SELFISHNESS IS NO WAY TO LIVEOR TO DIE
And he told them a parable, saying, The land of a rich man produced plentifully, and he thought to himself, What shall I do, for I have nowhere to store my crops? And he said, I will do this: I will tear down my barns and build larger ones, and there I will store all my grain and my goods. And I will say to my soul, Soul, you have ample goods laid up for many years; relax, eat, drink, be merry. But God said to him, Fool! This night your soul is required of you, and the things you have prepared, whose will they be? So is the one who lays up treasure for himself and is not rich toward God.
LUKE 12:16-21
I have read this bible story dozens, maybe hundreds, of times. I am not sure I ever noticed this one hint of utter sadness in it. This unnamed merchant, this successful businessman, who, if alive today might be giving Ted talks and gracing Forbes magazine or the Wall Street Journal, appears to have only himself in view. He has done everything he has done in life, not for the benefit of his spouse or children, not for the good of the community, not for some worthy charity or cause, but only for himself.
Now, he faces the same end the beggar by the barrel fire faces, the same end the leper living in the excommunicated colony of the diseased faces. There in the lap of the luxury he literally exchanged his life to attain, he is faced with his own mortality. There is no one to whom to leave his riches, no one to whom to hand down his legacy, no one to celebrate his life and achievements.
No one to give a damn.
His riches were as temporary and precarious as life itself. His death was as certain as the sunset. His story would have died with him in the silence of the city of the dead and been long forgotten had he not become a cautionary tale for all succeeding generations.
And then there is Paul, the Apostle, who traded his life of esteem and notoriety for one of sacrifice and investment.

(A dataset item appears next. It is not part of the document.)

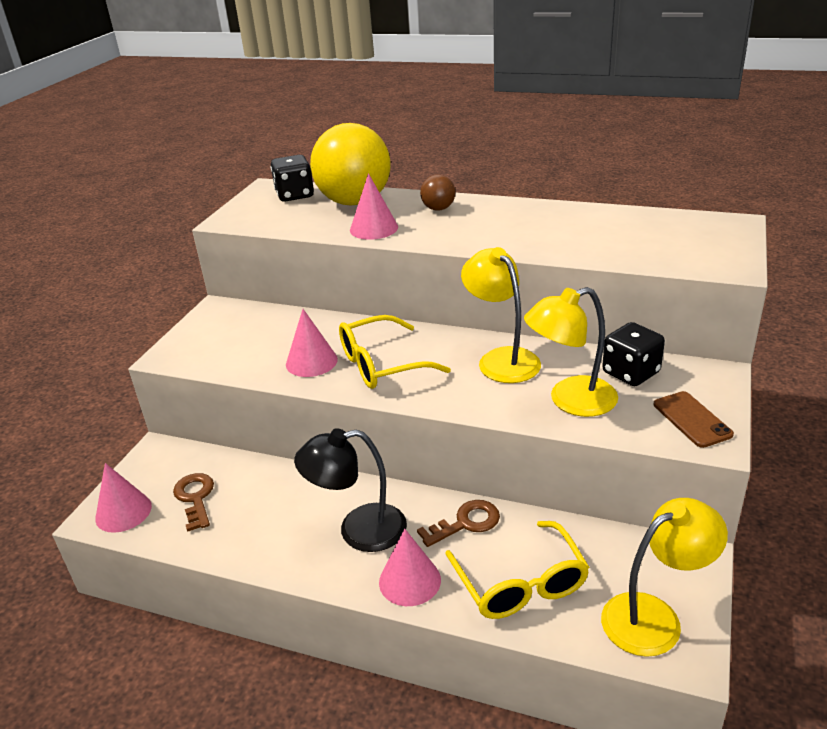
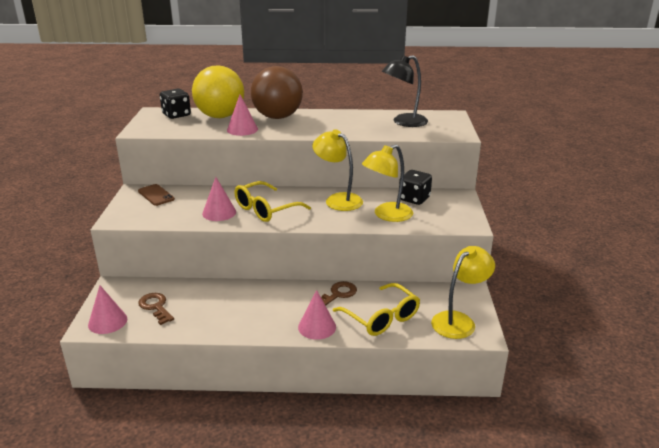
camera: 20 degrees left, 5 degrees down
black lamp [294,428,407,552] -> black lamp moved to [382,55,428,127]
brown ball [420,175,456,211] -> brown ball [251,66,303,119], size x2.32
brown phone [654,391,734,448] -> brown phone moved to [138,184,175,206]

When he faced the inevitable, he said with certainty and celebration, To me, to live is Christ and to die is gain. (Philippians 1:21)
There is the rich man, the envy of his neighbors, wrapped up in himself, set to die alone and have his memory swept away on the sands of time by the winds of apathy, except for Christ making him an eternal example, a Scrooge minus the redemption a fool, a selfish, pitiable fool.
And here is Paul, risking life and limb to better the lives of others, to invest in his community and to be forever immortalized, revered, remembered, and heard.
Not all the broke are broken. Not all the broken are broke.